___ EXTRACT PROVIDED

I’ve been struggling with this simple linux shell for hours now, and for some reason I just can’t get the most basic thing working correctly. Something is seriously messed up with how I handle my input or something, because one example of how this shell doesn’t work is the mkdir command. It randomly won’t create a random directory I never tried to create, and every time I do create a directory it manages to create some other ones with random names I obviously didn’t create. Something is messed up and I just have no clue, because I’ve been outputting my final argument array and it looks fine from there. Can someone please take a look at this for me.

______
___ ENTRIES SHOWN

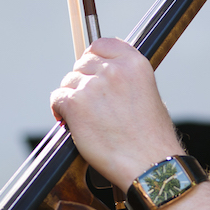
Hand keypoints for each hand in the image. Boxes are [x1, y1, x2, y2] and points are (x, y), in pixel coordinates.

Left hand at [50, 37, 183, 187]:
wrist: (151, 165)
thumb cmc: (152, 139)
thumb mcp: (149, 96)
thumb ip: (126, 80)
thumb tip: (102, 76)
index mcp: (135, 64)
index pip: (102, 45)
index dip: (94, 58)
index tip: (92, 71)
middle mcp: (114, 70)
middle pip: (82, 63)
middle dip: (83, 81)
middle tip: (89, 103)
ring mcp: (93, 86)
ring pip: (69, 81)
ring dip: (72, 98)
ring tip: (85, 118)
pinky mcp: (76, 104)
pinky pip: (58, 98)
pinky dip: (60, 110)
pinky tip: (70, 122)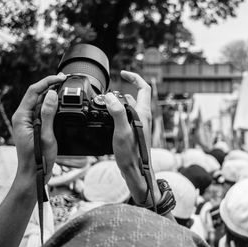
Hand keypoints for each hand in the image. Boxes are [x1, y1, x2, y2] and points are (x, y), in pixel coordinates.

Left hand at [12, 73, 66, 182]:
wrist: (34, 174)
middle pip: (36, 94)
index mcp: (21, 117)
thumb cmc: (38, 159)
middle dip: (50, 85)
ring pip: (40, 102)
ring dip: (52, 94)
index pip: (33, 91)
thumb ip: (48, 114)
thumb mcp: (46, 135)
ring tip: (65, 88)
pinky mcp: (34, 126)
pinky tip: (61, 104)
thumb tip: (51, 95)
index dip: (47, 81)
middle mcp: (22, 117)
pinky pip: (42, 111)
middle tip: (65, 80)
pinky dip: (52, 105)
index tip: (60, 78)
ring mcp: (28, 121)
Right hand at [104, 70, 160, 206]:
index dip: (134, 78)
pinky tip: (106, 120)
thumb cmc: (132, 155)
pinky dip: (116, 114)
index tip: (123, 73)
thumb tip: (111, 96)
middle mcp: (143, 117)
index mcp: (143, 113)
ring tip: (103, 106)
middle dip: (120, 93)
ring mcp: (140, 125)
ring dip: (117, 104)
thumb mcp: (122, 131)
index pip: (144, 88)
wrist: (136, 172)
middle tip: (105, 96)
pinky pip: (126, 117)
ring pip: (129, 108)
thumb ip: (117, 112)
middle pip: (134, 97)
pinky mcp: (134, 132)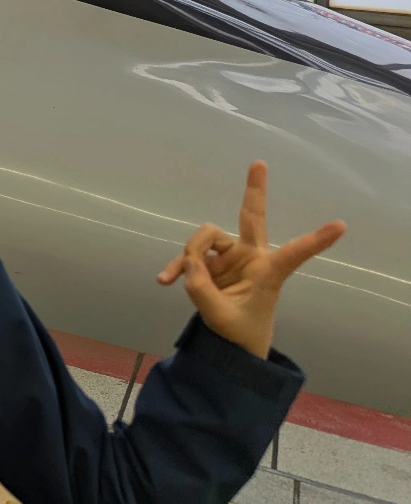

______

» **TRY IT**
Could you continue the post above about the broken Linux shell, picking up after its last sentence?

» **EXERCISE RESPONSE**
#include<stdlib.h>
#include<stdio.h>
#include<sys/types.h>
#include<string.h>
#include<unistd.h>
#include<sys/wait.h>
int main(int argc, char *argv[]){
while(1){
char line[100], *temp, *split[15];
int child_id;
printf("$ ");
fgets(line, sizeof(line), stdin);
line[strlen(line)-1] = '\0';
temp = strtok(line, " ");
int i = 0;
while(temp != NULL){
split[i] = temp;
temp = strtok(NULL, " ");
i++;
}
char *args[i];
int j;
for(j = 0; j < i; j++){
args[j] = split[j];
printf("%s\n", args[j]);
}
child_id = fork();
if(child_id == 0){
execvp(args[0], args);
exit(0);
}else{
wait(&child_id);
}
}
}
When using
execvp(), the final element of theargsarray must beNULL(this tells the kernel where the list of command line arguments ends).You should be able to do this by adding
split[i] = NULL;after thestrtok()loop (oh, and no need to copy the array toargsas mentioned in the comment above, just usesplit).